Since its inception, the program has been evaluated by the research staff from the Mountain Area Health Education Center located here in Asheville. The key results include a reduction over the years in cost of service per patient by 22% suggesting that more inexpensive and preventive care is being delivered than expensive hospital care. Overall, hospital charity care costs have decreased by 23% from 1997 to 1999 because the care is now being provided in the community setting rather than within the hospital. Further evaluation data is available on request.
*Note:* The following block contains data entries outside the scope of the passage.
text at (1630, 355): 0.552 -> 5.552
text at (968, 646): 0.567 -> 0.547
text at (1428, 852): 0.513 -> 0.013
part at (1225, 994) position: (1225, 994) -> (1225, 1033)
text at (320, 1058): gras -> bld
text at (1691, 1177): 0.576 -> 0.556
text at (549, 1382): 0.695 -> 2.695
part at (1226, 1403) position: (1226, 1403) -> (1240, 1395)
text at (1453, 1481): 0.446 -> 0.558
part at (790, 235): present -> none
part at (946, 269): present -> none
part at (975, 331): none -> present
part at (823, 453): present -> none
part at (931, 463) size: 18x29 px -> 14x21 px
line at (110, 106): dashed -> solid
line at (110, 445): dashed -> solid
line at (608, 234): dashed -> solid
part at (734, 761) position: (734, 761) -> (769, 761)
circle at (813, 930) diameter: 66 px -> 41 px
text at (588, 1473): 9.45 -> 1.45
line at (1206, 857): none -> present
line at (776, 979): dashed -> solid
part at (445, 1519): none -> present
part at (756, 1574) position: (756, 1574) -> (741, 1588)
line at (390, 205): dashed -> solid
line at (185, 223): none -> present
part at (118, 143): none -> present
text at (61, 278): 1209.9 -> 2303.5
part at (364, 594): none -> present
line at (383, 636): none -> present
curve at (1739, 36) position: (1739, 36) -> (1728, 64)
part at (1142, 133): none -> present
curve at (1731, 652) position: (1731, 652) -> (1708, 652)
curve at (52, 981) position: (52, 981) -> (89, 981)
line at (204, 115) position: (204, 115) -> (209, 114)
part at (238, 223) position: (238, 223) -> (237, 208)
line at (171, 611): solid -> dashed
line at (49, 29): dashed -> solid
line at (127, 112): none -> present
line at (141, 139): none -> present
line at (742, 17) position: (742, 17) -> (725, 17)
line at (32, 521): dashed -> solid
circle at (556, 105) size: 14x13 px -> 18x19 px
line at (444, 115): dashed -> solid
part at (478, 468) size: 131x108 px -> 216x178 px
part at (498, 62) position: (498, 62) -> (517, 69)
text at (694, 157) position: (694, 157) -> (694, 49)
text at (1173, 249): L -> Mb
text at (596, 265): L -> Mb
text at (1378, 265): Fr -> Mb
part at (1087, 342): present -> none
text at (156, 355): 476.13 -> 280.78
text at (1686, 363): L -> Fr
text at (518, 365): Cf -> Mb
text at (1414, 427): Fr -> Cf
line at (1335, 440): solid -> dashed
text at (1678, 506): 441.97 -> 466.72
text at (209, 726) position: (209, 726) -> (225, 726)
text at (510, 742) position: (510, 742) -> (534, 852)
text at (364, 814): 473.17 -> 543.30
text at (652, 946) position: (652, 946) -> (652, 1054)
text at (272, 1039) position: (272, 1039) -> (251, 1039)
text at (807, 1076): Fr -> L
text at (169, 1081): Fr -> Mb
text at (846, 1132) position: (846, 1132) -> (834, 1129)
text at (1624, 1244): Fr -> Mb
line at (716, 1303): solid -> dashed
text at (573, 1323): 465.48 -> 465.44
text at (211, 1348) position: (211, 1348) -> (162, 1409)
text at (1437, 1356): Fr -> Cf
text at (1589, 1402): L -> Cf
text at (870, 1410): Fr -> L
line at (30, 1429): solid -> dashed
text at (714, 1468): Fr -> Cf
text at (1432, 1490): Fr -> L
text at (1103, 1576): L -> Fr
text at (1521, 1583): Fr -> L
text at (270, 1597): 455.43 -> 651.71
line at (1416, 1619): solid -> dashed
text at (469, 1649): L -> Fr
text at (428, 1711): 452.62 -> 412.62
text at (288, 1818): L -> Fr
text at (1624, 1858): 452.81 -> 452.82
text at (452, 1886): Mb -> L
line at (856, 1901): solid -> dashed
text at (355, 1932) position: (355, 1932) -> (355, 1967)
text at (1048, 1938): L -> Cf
First and foremost, it was learned that any community who wants to address access to primary care for its indigent population can do so and do so effectively with the resources they already have on hand. For those who are waiting for the solution for access to primary care to come from Washington or even the state capital, the wait may go unrewarded. Buncombe County took the “bull by the horn” and charted its own future. The patients are much better served today, the Health Center much more efficient, the physicians in the community are delighted to participate because no one is being asked to carry more than his or her fair share, and the hospital is happy because their overall indigent care cost has actually decreased. Computer systems have been developed to automate the enrollment of clients in Project Access and to monitor their utilization and the percentage of physicians who volunteer to see patients in the doctor’s free medical clinic has increased. People in Asheville know that physicians indeed care very deeply about low income individuals and if a proper system is put in place so that no single physician is asked to carry a disproportionate share of the burden, virtually all will volunteer their time and energy. This program is a very strong reinforcement to physicians of why they went to medical school in the first place. They get positive reinforcement for their community service and the patients are getting comprehensive, state-of-the-art treatment, using a Project Access card just as the insured population would use their Blue Cross card. Project Access has received national recognition and through a special grant from the federal government, the Medical Society now has a staff that is available to help local communities replicate what was done in Asheville. There are now over 20 communities with Project Access type systems and many more are in the planning phase. The American Project Access Network staff located here in Buncombe County is now engaged with over 100 communities who are interested in starting their own Project Access system and the number grows almost daily.